WHAT THIS TASK INVOLVES:
Please output the data exactly, minus pictures.

EXERCISE MATERIAL:
-- Opening Marker --
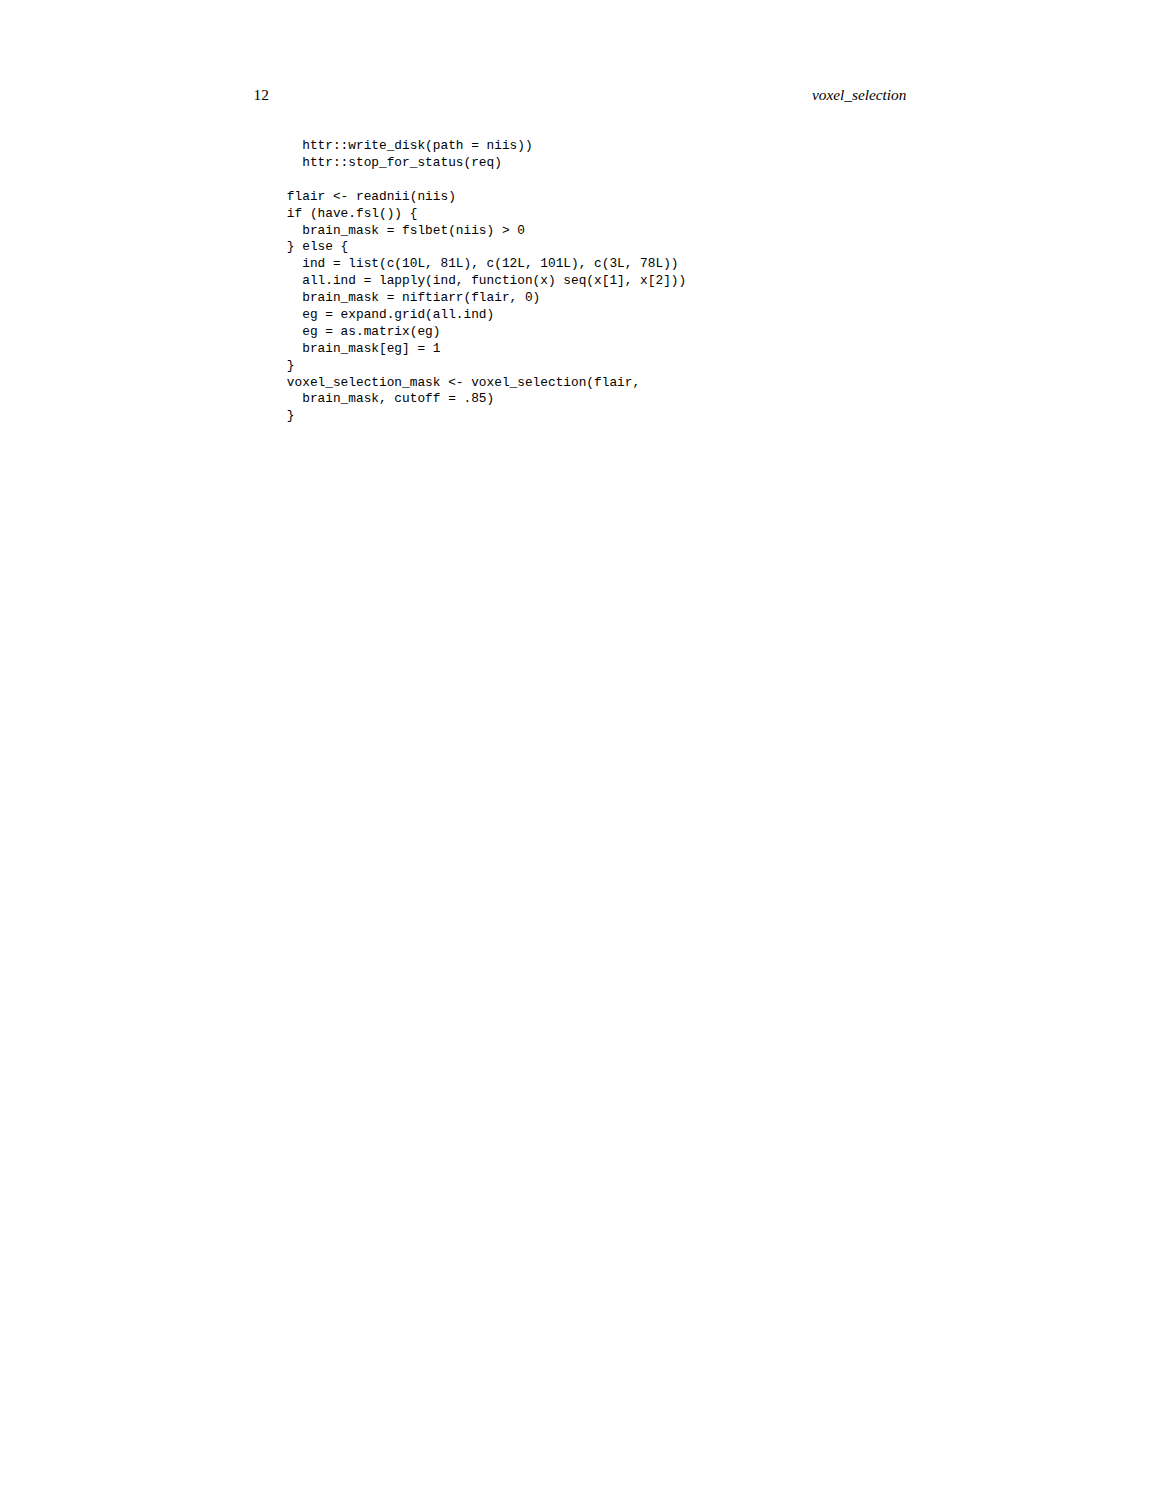12 voxel_selection
  httr::write_disk(path = niis))
  httr::stop_for_status(req)

flair <- readnii(niis)
if (have.fsl()) {
  brain_mask = fslbet(niis) > 0
} else {
  ind = list(c(10L, 81L), c(12L, 101L), c(3L, 78L))
  all.ind = lapply(ind, function(x) seq(x[1], x[2]))
  brain_mask = niftiarr(flair, 0)
  eg = expand.grid(all.ind)
  eg = as.matrix(eg)
  brain_mask[eg] = 1
}
voxel_selection_mask <- voxel_selection(flair,
  brain_mask, cutoff = .85)
}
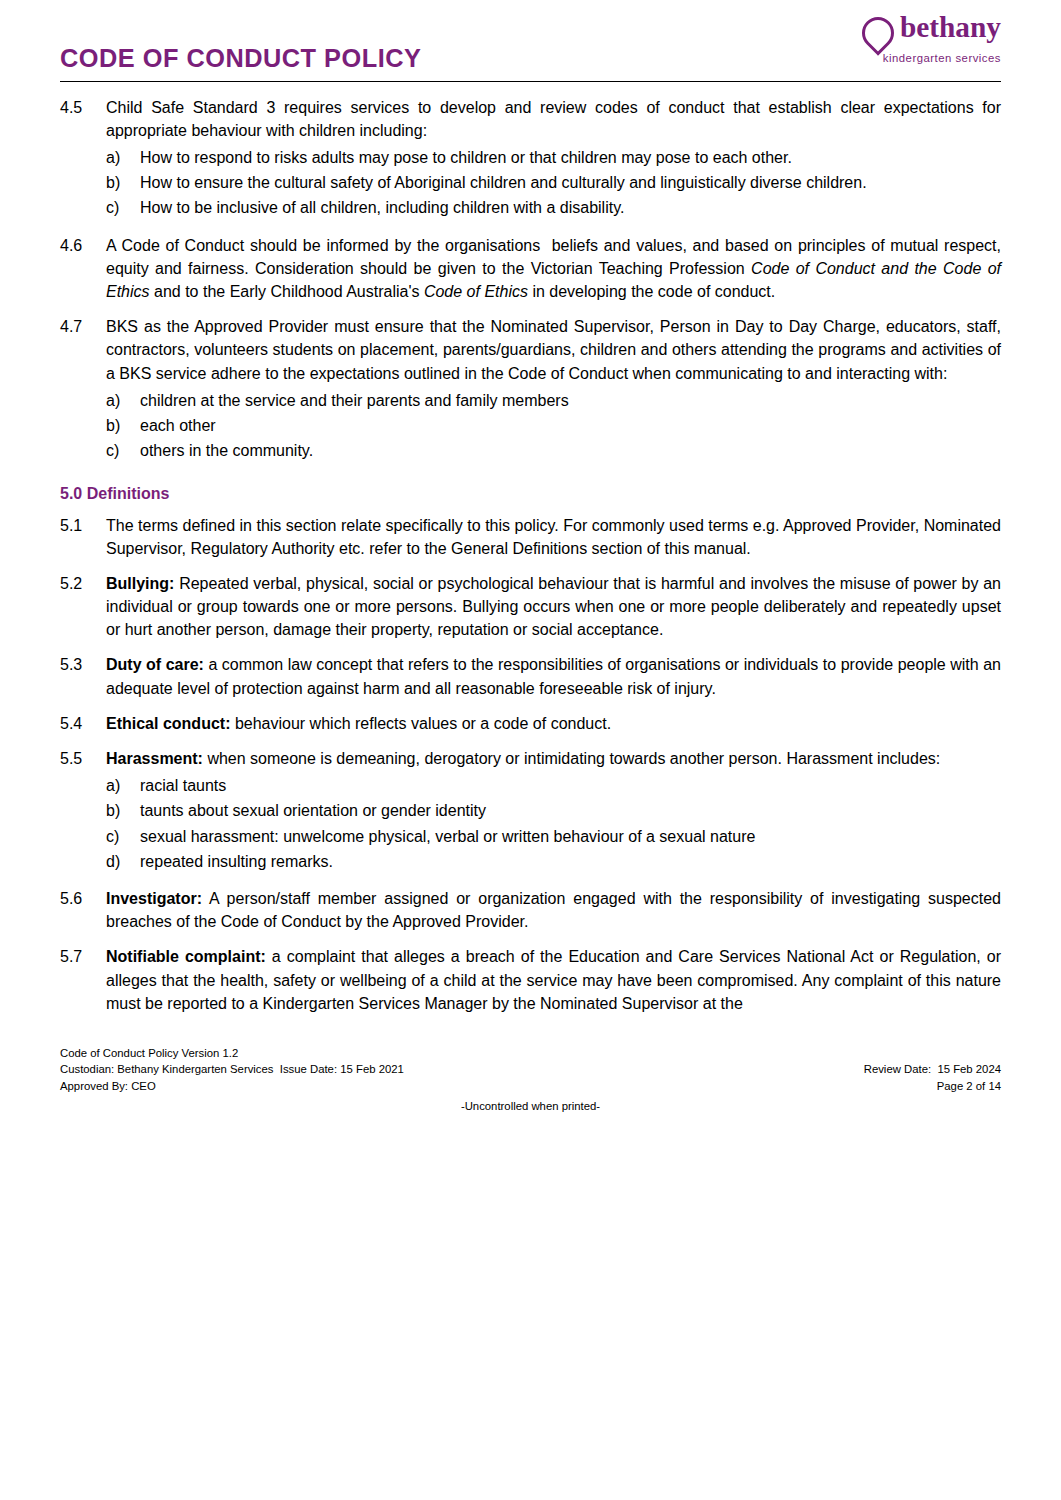bethany
kindergarten services
CODE OF CONDUCT POLICY
4.5
Child Safe Standard 3 requires services to develop and review codes of conduct that establish clear expectations for appropriate behaviour with children including:
a) How to respond to risks adults may pose to children or that children may pose to each other.
b) How to ensure the cultural safety of Aboriginal children and culturally and linguistically diverse children.
c) How to be inclusive of all children, including children with a disability.
4.6
A Code of Conduct should be informed by the organisations beliefs and values, and based on principles of mutual respect, equity and fairness. Consideration should be given to the Victorian Teaching Profession Code of Conduct and the Code of Ethics and to the Early Childhood Australia's Code of Ethics in developing the code of conduct.
4.7
BKS as the Approved Provider must ensure that the Nominated Supervisor, Person in Day to Day Charge, educators, staff, contractors, volunteers students on placement, parents/guardians, children and others attending the programs and activities of a BKS service adhere to the expectations outlined in the Code of Conduct when communicating to and interacting with:
a) children at the service and their parents and family members
b) each other
c) others in the community.
5.0 Definitions
5.1
The terms defined in this section relate specifically to this policy. For commonly used terms e.g. Approved Provider, Nominated Supervisor, Regulatory Authority etc. refer to the General Definitions section of this manual.
5.2
Bullying: Repeated verbal, physical, social or psychological behaviour that is harmful and involves the misuse of power by an individual or group towards one or more persons. Bullying occurs when one or more people deliberately and repeatedly upset or hurt another person, damage their property, reputation or social acceptance.
5.3
Duty of care: a common law concept that refers to the responsibilities of organisations or individuals to provide people with an adequate level of protection against harm and all reasonable foreseeable risk of injury.
5.4
Ethical conduct: behaviour which reflects values or a code of conduct.
5.5
Harassment: when someone is demeaning, derogatory or intimidating towards another person. Harassment includes:
a) racial taunts
b) taunts about sexual orientation or gender identity
c) sexual harassment: unwelcome physical, verbal or written behaviour of a sexual nature
d) repeated insulting remarks.
5.6
Investigator: A person/staff member assigned or organization engaged with the responsibility of investigating suspected breaches of the Code of Conduct by the Approved Provider.
5.7
Notifiable complaint: a complaint that alleges a breach of the Education and Care Services National Act or Regulation, or alleges that the health, safety or wellbeing of a child at the service may have been compromised. Any complaint of this nature must be reported to a Kindergarten Services Manager by the Nominated Supervisor at the
Code of Conduct Policy Version 1.2
Custodian: Bethany Kindergarten Services Issue Date: 15 Feb 2021 Review Date: 15 Feb 2024
Approved By: CEO Page 2 of 14
-Uncontrolled when printed-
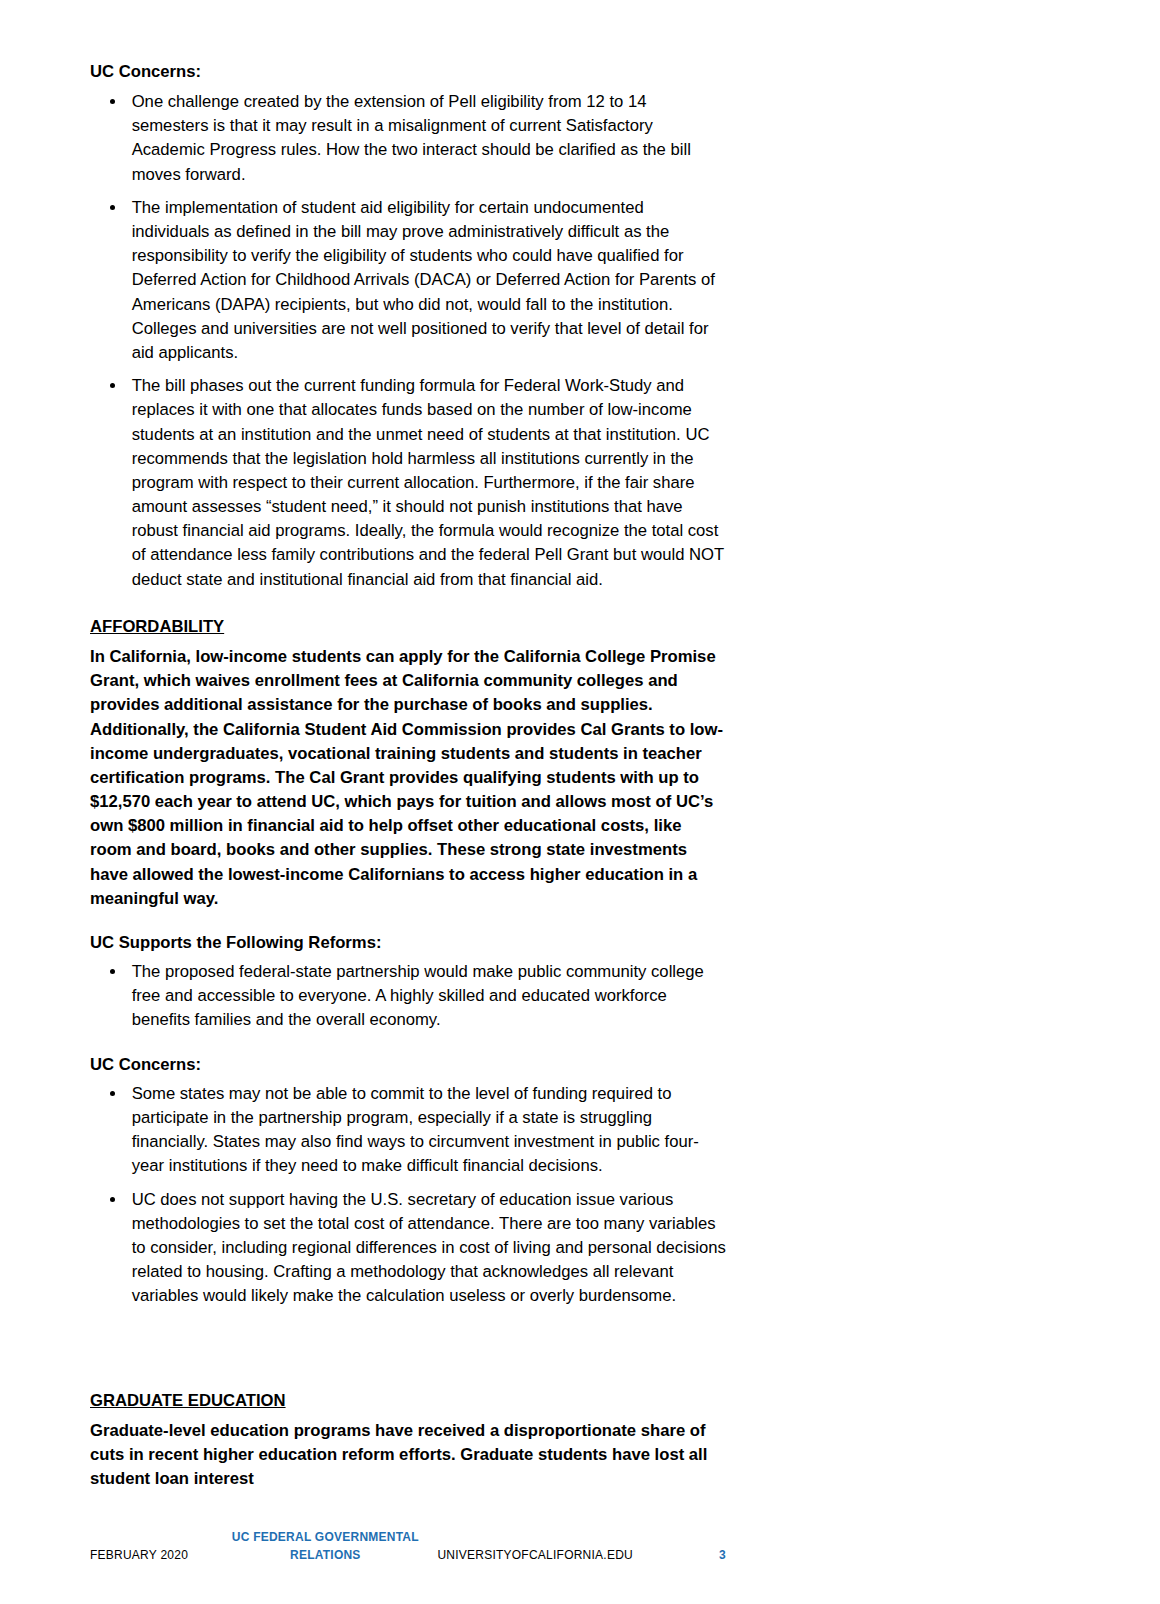UC Concerns:
One challenge created by the extension of Pell eligibility from 12 to 14 semesters is that it may result in a misalignment of current Satisfactory Academic Progress rules. How the two interact should be clarified as the bill moves forward.
The implementation of student aid eligibility for certain undocumented individuals as defined in the bill may prove administratively difficult as the responsibility to verify the eligibility of students who could have qualified for Deferred Action for Childhood Arrivals (DACA) or Deferred Action for Parents of Americans (DAPA) recipients, but who did not, would fall to the institution. Colleges and universities are not well positioned to verify that level of detail for aid applicants.
The bill phases out the current funding formula for Federal Work-Study and replaces it with one that allocates funds based on the number of low-income students at an institution and the unmet need of students at that institution. UC recommends that the legislation hold harmless all institutions currently in the program with respect to their current allocation. Furthermore, if the fair share amount assesses “student need,” it should not punish institutions that have robust financial aid programs. Ideally, the formula would recognize the total cost of attendance less family contributions and the federal Pell Grant but would NOT deduct state and institutional financial aid from that financial aid.
AFFORDABILITY
In California, low-income students can apply for the California College Promise Grant, which waives enrollment fees at California community colleges and provides additional assistance for the purchase of books and supplies. Additionally, the California Student Aid Commission provides Cal Grants to low-income undergraduates, vocational training students and students in teacher certification programs. The Cal Grant provides qualifying students with up to $12,570 each year to attend UC, which pays for tuition and allows most of UC’s own $800 million in financial aid to help offset other educational costs, like room and board, books and other supplies. These strong state investments have allowed the lowest-income Californians to access higher education in a meaningful way.
UC Supports the Following Reforms:
The proposed federal-state partnership would make public community college free and accessible to everyone. A highly skilled and educated workforce benefits families and the overall economy.
UC Concerns:
Some states may not be able to commit to the level of funding required to participate in the partnership program, especially if a state is struggling financially. States may also find ways to circumvent investment in public four-year institutions if they need to make difficult financial decisions.
UC does not support having the U.S. secretary of education issue various methodologies to set the total cost of attendance. There are too many variables to consider, including regional differences in cost of living and personal decisions related to housing. Crafting a methodology that acknowledges all relevant variables would likely make the calculation useless or overly burdensome.
GRADUATE EDUCATION
Graduate-level education programs have received a disproportionate share of cuts in recent higher education reform efforts. Graduate students have lost all student loan interest
| FEBRUARY 2020 | UC FEDERAL GOVERNMENTAL RELATIONS | UNIVERSITYOFCALIFORNIA.EDU | 3 |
-- Closing Marker --
RESULT OF THIS TASK:
12 voxel_selection
  httr::write_disk(path = niis))
  httr::stop_for_status(req)

flair <- readnii(niis)
if (have.fsl()) {
  brain_mask = fslbet(niis) > 0
} else {
  ind = list(c(10L, 81L), c(12L, 101L), c(3L, 78L))
  all.ind = lapply(ind, function(x) seq(x[1], x[2]))
  brain_mask = niftiarr(flair, 0)
  eg = expand.grid(all.ind)
  eg = as.matrix(eg)
  brain_mask[eg] = 1
}
voxel_selection_mask <- voxel_selection(flair,
  brain_mask, cutoff = .85)
}
bethany
kindergarten services
CODE OF CONDUCT POLICY
4.5
Child Safe Standard 3 requires services to develop and review codes of conduct that establish clear expectations for appropriate behaviour with children including:
a) How to respond to risks adults may pose to children or that children may pose to each other.
b) How to ensure the cultural safety of Aboriginal children and culturally and linguistically diverse children.
c) How to be inclusive of all children, including children with a disability.
4.6
A Code of Conduct should be informed by the organisations beliefs and values, and based on principles of mutual respect, equity and fairness. Consideration should be given to the Victorian Teaching Profession Code of Conduct and the Code of Ethics and to the Early Childhood Australia's Code of Ethics in developing the code of conduct.
4.7
BKS as the Approved Provider must ensure that the Nominated Supervisor, Person in Day to Day Charge, educators, staff, contractors, volunteers students on placement, parents/guardians, children and others attending the programs and activities of a BKS service adhere to the expectations outlined in the Code of Conduct when communicating to and interacting with:
a) children at the service and their parents and family members
b) each other
c) others in the community.
5.0 Definitions
5.1
The terms defined in this section relate specifically to this policy. For commonly used terms e.g. Approved Provider, Nominated Supervisor, Regulatory Authority etc. refer to the General Definitions section of this manual.
5.2
Bullying: Repeated verbal, physical, social or psychological behaviour that is harmful and involves the misuse of power by an individual or group towards one or more persons. Bullying occurs when one or more people deliberately and repeatedly upset or hurt another person, damage their property, reputation or social acceptance.
5.3
Duty of care: a common law concept that refers to the responsibilities of organisations or individuals to provide people with an adequate level of protection against harm and all reasonable foreseeable risk of injury.
5.4
Ethical conduct: behaviour which reflects values or a code of conduct.
5.5
Harassment: when someone is demeaning, derogatory or intimidating towards another person. Harassment includes:
a) racial taunts
b) taunts about sexual orientation or gender identity
c) sexual harassment: unwelcome physical, verbal or written behaviour of a sexual nature
d) repeated insulting remarks.
5.6
Investigator: A person/staff member assigned or organization engaged with the responsibility of investigating suspected breaches of the Code of Conduct by the Approved Provider.
5.7
Notifiable complaint: a complaint that alleges a breach of the Education and Care Services National Act or Regulation, or alleges that the health, safety or wellbeing of a child at the service may have been compromised. Any complaint of this nature must be reported to a Kindergarten Services Manager by the Nominated Supervisor at the
Code of Conduct Policy Version 1.2
Custodian: Bethany Kindergarten Services Issue Date: 15 Feb 2021 Review Date: 15 Feb 2024
Approved By: CEO Page 2 of 14
-Uncontrolled when printed-
UC Concerns:
One challenge created by the extension of Pell eligibility from 12 to 14 semesters is that it may result in a misalignment of current Satisfactory Academic Progress rules. How the two interact should be clarified as the bill moves forward.
The implementation of student aid eligibility for certain undocumented individuals as defined in the bill may prove administratively difficult as the responsibility to verify the eligibility of students who could have qualified for Deferred Action for Childhood Arrivals (DACA) or Deferred Action for Parents of Americans (DAPA) recipients, but who did not, would fall to the institution. Colleges and universities are not well positioned to verify that level of detail for aid applicants.
The bill phases out the current funding formula for Federal Work-Study and replaces it with one that allocates funds based on the number of low-income students at an institution and the unmet need of students at that institution. UC recommends that the legislation hold harmless all institutions currently in the program with respect to their current allocation. Furthermore, if the fair share amount assesses “student need,” it should not punish institutions that have robust financial aid programs. Ideally, the formula would recognize the total cost of attendance less family contributions and the federal Pell Grant but would NOT deduct state and institutional financial aid from that financial aid.
AFFORDABILITY
In California, low-income students can apply for the California College Promise Grant, which waives enrollment fees at California community colleges and provides additional assistance for the purchase of books and supplies. Additionally, the California Student Aid Commission provides Cal Grants to low-income undergraduates, vocational training students and students in teacher certification programs. The Cal Grant provides qualifying students with up to $12,570 each year to attend UC, which pays for tuition and allows most of UC’s own $800 million in financial aid to help offset other educational costs, like room and board, books and other supplies. These strong state investments have allowed the lowest-income Californians to access higher education in a meaningful way.
UC Supports the Following Reforms:
The proposed federal-state partnership would make public community college free and accessible to everyone. A highly skilled and educated workforce benefits families and the overall economy.
UC Concerns:
Some states may not be able to commit to the level of funding required to participate in the partnership program, especially if a state is struggling financially. States may also find ways to circumvent investment in public four-year institutions if they need to make difficult financial decisions.
UC does not support having the U.S. secretary of education issue various methodologies to set the total cost of attendance. There are too many variables to consider, including regional differences in cost of living and personal decisions related to housing. Crafting a methodology that acknowledges all relevant variables would likely make the calculation useless or overly burdensome.
GRADUATE EDUCATION
Graduate-level education programs have received a disproportionate share of cuts in recent higher education reform efforts. Graduate students have lost all student loan interest
| FEBRUARY 2020 | UC FEDERAL GOVERNMENTAL RELATIONS | UNIVERSITYOFCALIFORNIA.EDU | 3 |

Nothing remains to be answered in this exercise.